In a Washington, DC, conference room soundproofed to thwart eavesdropping, five linguists working for the government-speaking on condition their names not be published-describe the monumental task they face analyzing foreign-language intercepts in the age of terror.
Around the table are experts in Arabic, Russian, Chinese, and Italian, and a woman who is one of the government’s few speakers of Dari, a language used in Afghanistan. They are young; three are in their 20s, the others in their 30s and 40s. But they are increasingly vital to U.S. national security: they are the front-line translators analyzing language that is messy, complicated, and fragmented but may give clues to an impending terrorist attack.
“Analyze” is the operative word here-not just “translate.” Poring over documents and audio clips, the five-along with thousands of other government or contract linguists who do similar work-struggle to pull out single words, isolate fragments of information, weave intelligence out of the fragments, and generally perform linguistic triage on the flood of raw material collected daily by the CIA, FBI, Department of Defense, and other sources. One linguist tells of having to dig through a filthy box of documents, reeking of gasoline, that had just come off a plane from Afghanistan. Another describes decoding a handwritten note whose signature-a key clue to its intelligence value-was half ripped off. Another recounts listening to an intercepted cell-phone conversation, in Russian, between two men in a noisy outdoor marketplace. One man was stuttering; that could have indicated he was nervous, which might or might not reflect the importance of the conversation. “It’s like looking at the pieces of a jigsaw puzzle,” without the box-top that shows what the picture is supposed to look like, says the Chinese linguist. “And maybe the pieces don’t fit together. You have to brush off the dust and say, what do I do next?”

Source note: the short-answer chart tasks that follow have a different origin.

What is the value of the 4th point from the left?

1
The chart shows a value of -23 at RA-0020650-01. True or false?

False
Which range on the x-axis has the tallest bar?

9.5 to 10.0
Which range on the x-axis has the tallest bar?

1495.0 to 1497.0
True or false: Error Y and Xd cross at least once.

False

Beyond these physical and contextual stumbling blocks, analysts face challenges from the languages themselves. Al-Qaeda members tend to speak an Arabic saturated with cultural and historical allusions; that makes it tough to distinguish religious dialogue from attack plans. And some of the terror group’s members aren’t native speakers of the language, which means they make unusual word choices, pronounce words differently, and commit many grammatical errors. “We have a lot of practice dealing with the Soviet model or the European model of conversation,” but not as much with cultures in which direct, plain language is rare, says Everette Jordan, a former National Security Agency linguist who arranged for the five linguists to meet with Technology Review. “It’s not the where, what, how, and when. It’s the why, and the why not. That’s what we’re encountering a lot.”
The costs of failing to clarify what adversaries mean in a timely manner are high. That was made clear during Congressional investigations into the intelligence lapses that led up to the September 11 attacks. In perhaps the most glaring example, on Sept. 10, 2001, according to June 2002 news reports, the NSA intercepted two Arabic-language messages, one that said “Tomorrow is zero hour” and another that said “The match is about to begin.” The sentences weren’t translated until Sept. 12, 2001. The revelation underscored the fact that the U.S. government faces a serious crisis in its ability to store, analyze, search, and translate data in dozens of foreign languages.

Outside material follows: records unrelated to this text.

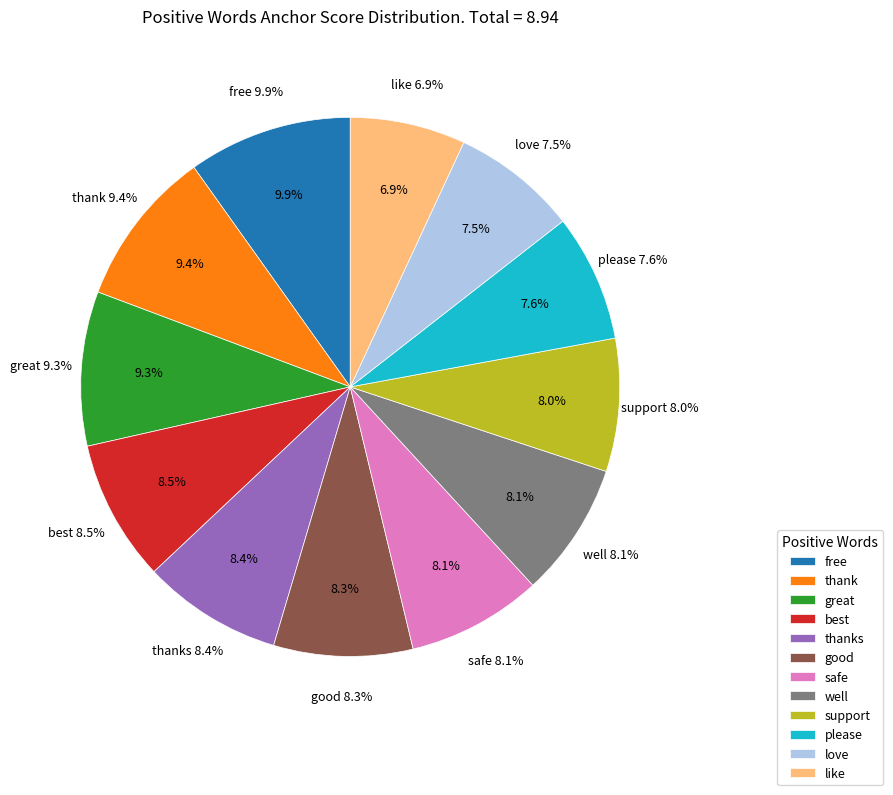

Is there a majority slice in this chart?

No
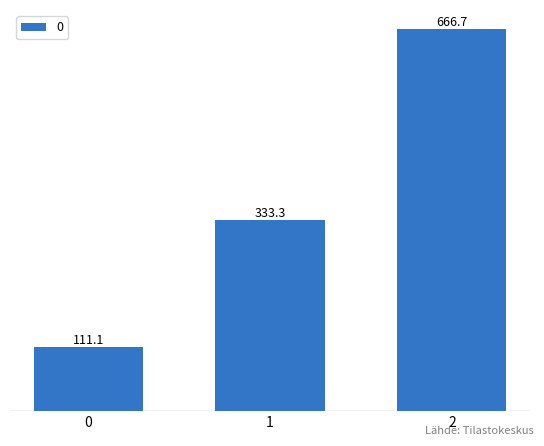

Reading right to left, transcribe all the data shown in this chart.

2=666.7	1=333.3	0=111.1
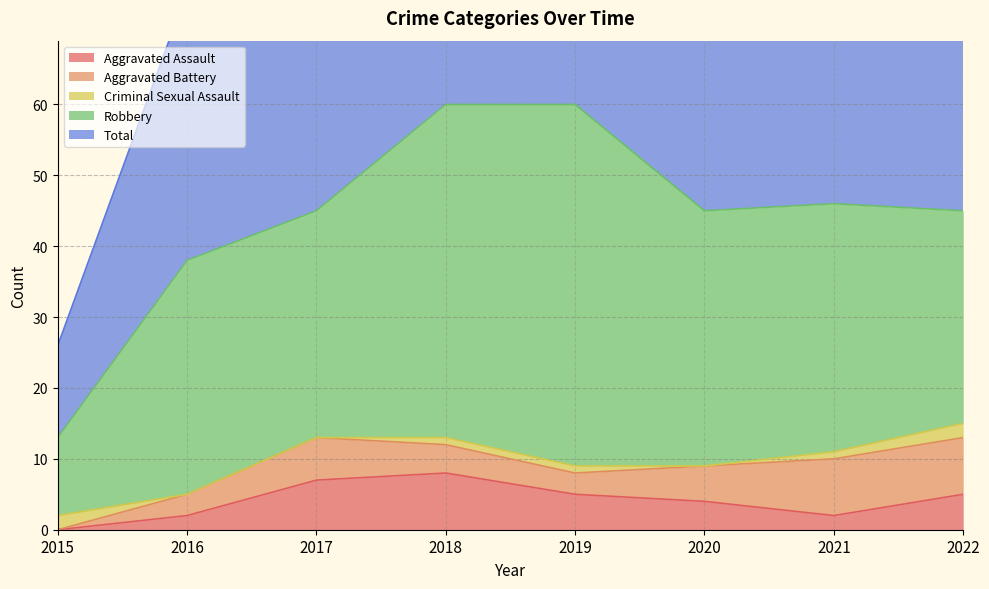

At which category does Total reach its first local valley?

2020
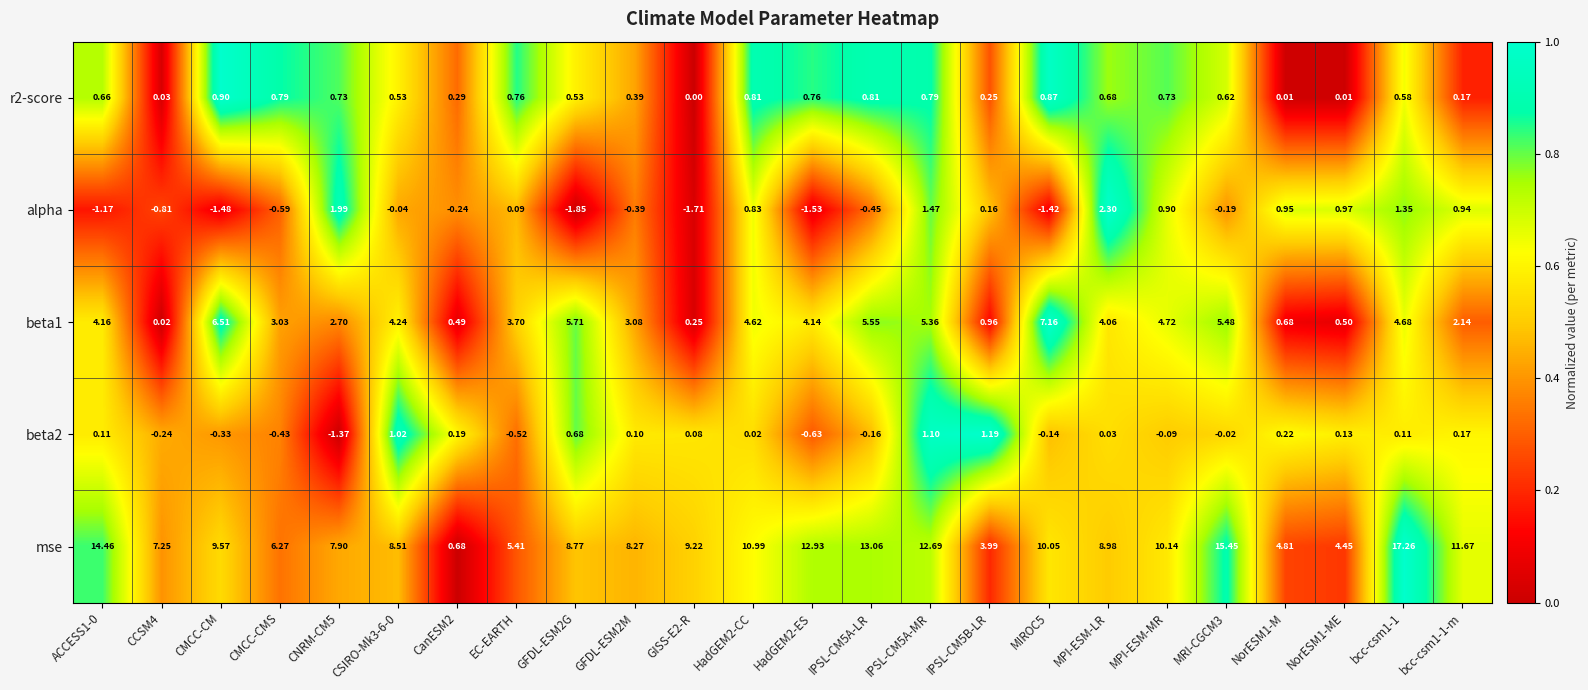

What is the maximum value shown in the chart?

17.3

It’s a crisis that’s getting worse-literally, by the hour. The backlog of unexamined material is so large, it’s measured not in mere pages but in cubic meters. Consider that every three hours, NSA satellites sweep up enough information to fill the Library of Congress. And the NSA is only one intelligence agency. Somewhere in that massive haystack might be a needle about two kilobytes in size-the amount of data in a single typewritten page-in which terrorists let slip their plans.

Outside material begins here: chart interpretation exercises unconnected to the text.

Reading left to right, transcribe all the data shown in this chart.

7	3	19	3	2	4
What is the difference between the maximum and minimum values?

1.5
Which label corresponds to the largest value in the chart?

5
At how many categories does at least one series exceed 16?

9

And although there’s a well-reported shortage of qualified translators to help search for that needle, there’s a systemic problem, too. This deluge of intelligence is absorbed by a federal intelligence-gathering bureaucracy that is sprawling and balkanized. Four branches of the military, 13 intelligence agencies, and the State Department’s diplomatic corps all have their own creaky systems built up over decades. Each agency houses-some say hoards-its own set of translators, analysts, and databases. Indeed, well before September 11, experts knew that the government’s translation infrastructure wasn’t only overwhelmed; it was obsolete. But the attacks provided the motivation to rethink, from the ground up, how translation gets done. “We’re going through a cultural change right now,” the Chinese linguist says. “We have to find the tools for the job.”